The problem with paddling is that it can become abusive, said psychologist Irwin Hyman, director of Temple University's National Center for the Study of Corporal Punishment and Alternatives.

"The act of hitting kids is not a cool, calm act," Hyman said. Almost three decades of his own research have shown that, too frequently, students are not punished in moderation.

"School children, especially those with emotional and academic disabilities, have suffered injuries ranging from welts to death," he writes in his book, "The Case Against Spanking."

Even Aminifu Harvey, a social work professor at University of Maryland-Baltimore, who recently spoke out nationally in favor of parental use of corporal punishment, said he doesn't recommend it in school because there's no control over the severity of the punishment.

A recent study by Murray Strauss, co-director of the Family Research Laboratory at the University of New Hampshire, indicates that states that do not allow corporal punishment in schools, day care centers, group homes and foster care homes have fewer murders committed by children than states that allow corporal punishment in at least two of those institutions.
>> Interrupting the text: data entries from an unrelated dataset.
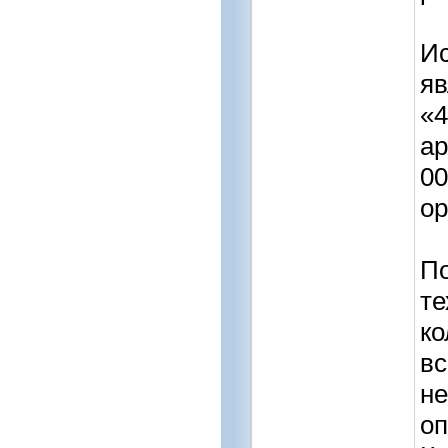
И
яв
«4
ар
00
ор
По
те
ко
вс
не
оп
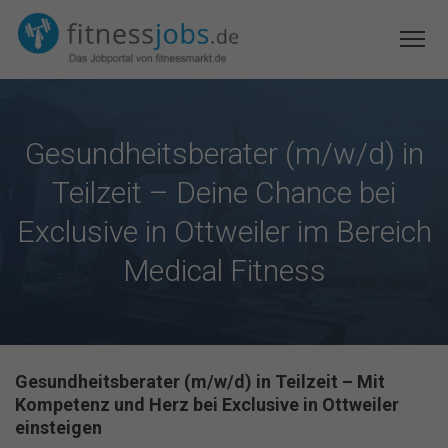
Gesundheitsberater (m/w/d) in
Teilzeit – Deine Chance bei
Exclusive in Ottweiler im Bereich
Medical Fitness
Gesundheitsberater (m/w/d) in Teilzeit – Mit
Kompetenz und Herz bei Exclusive in Ottweiler
einsteigen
In "spank-free" states, the rate of murders by children was 13 per million compared to 24 per million in states that allow spanking, the survey said.
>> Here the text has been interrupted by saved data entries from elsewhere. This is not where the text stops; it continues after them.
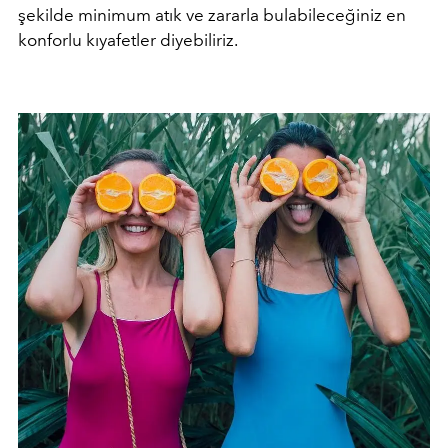
şekilde minimum atık ve zararla bulabileceğiniz en
konforlu kıyafetler diyebiliriz.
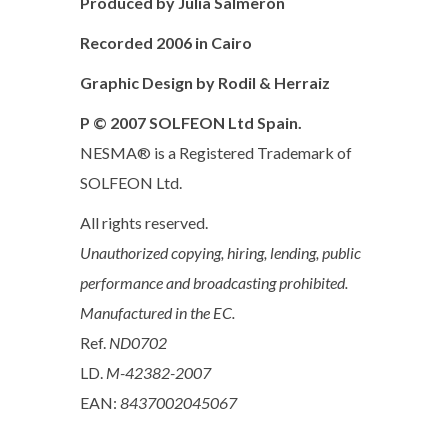
Produced by Julia Salmerón
Recorded 2006 in Cairo
Graphic Design by Rodil & Herraiz
P © 2007 SOLFEON Ltd Spain.
NESMA® is a Registered Trademark of
SOLFEON Ltd.
All rights reserved.
Unauthorized copying, hiring, lending, public
performance and broadcasting prohibited.
Manufactured in the EC.
Ref.
ND0702
LD.
M-42382-2007
EAN:
8437002045067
"It seems that, instead of being a deterrent, corporal punishment provides an example for children," Strauss writes in his summary. "When parents and teachers hit children for misbehaving, it teaches the child that if someone misbehaves toward them . . . hitting is a way to correct the problem."

"Spanking does teach a lesson, but study after study in the past 40 years provides evidence suggesting, but not proving, that children also learn violence and other antisocial behavior," he said.

Although individual studies like Strauss' are not conclusive, they show that corporal punishment in schools produces negative results, he said. However, the large number of studies and the similarity of their results become conclusive, Hyman said.

Researchers are forced to rely on correlative studies because it is not ethical to conduct studies that conclusively prove the lasting, harmful effects of spanking on children, Hyman said. Such a study would require spanking children, he said.

The only national organizations that sometimes support corporal punishment in schools are conservative, religious ones that teach the proverb "spare the rod and spoil the child," he said.

Psychologist James Dobson of Focus on the Family, an organization revered in evangelical Christian circles, approves of corporal punishment in schools. And even he limits its use.

"Corporal punishment is not effective at the junior and senior high school levels, and I do not recommend its application," writes Dobson in his book, "The New Dare to Discipline." He adds, "It can be useful for elementary students, especially with amateur clowns (as opposed to hard-core troublemakers)."

He said he supports schools keeping the spanking option open because there are few other effective methods of disciplining students.

"Spanking does work in the short run," Strauss said. "However, the research which shows that spanking works also shows that nonviolent methods of discipline work just as well. So there is no need to use corporal punishment."

Hyman goes even further, citing his own research that shows eliminating corporal punishment and implementing a positive reinforcement system reduces behavioral problems in a school district.